**ACTION ITEM**
Filter the records below, keeping only lines with the string "zgârie".

**AVAILABLE DATA**
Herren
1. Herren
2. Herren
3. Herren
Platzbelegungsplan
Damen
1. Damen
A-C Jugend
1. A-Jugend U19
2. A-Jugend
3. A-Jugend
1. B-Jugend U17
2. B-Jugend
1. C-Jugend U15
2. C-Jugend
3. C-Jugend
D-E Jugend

...

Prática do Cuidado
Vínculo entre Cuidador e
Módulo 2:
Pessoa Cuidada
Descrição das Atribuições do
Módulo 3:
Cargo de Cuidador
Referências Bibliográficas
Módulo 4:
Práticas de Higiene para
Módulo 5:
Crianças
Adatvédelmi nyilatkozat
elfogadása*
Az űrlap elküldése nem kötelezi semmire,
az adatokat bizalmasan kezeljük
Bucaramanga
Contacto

==

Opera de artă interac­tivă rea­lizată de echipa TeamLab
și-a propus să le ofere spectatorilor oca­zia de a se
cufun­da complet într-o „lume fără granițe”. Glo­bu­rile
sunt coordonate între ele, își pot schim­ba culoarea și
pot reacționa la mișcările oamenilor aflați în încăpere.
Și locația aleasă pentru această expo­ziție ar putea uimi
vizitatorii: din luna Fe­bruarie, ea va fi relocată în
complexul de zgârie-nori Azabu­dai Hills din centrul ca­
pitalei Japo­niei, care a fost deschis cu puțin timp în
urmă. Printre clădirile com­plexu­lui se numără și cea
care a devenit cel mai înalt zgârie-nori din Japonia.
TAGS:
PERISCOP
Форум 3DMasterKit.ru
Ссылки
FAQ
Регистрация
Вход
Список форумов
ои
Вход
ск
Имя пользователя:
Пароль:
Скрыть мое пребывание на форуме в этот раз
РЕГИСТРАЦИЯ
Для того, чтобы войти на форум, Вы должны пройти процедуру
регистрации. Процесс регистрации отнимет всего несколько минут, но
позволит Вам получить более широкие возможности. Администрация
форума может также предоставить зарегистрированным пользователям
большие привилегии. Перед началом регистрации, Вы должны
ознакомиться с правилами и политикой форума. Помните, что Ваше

**ANSWER SECTION**
complexul de zgârie-nori Azabu­dai Hills din centrul ca­
care a devenit cel mai înalt zgârie-nori din Japonia.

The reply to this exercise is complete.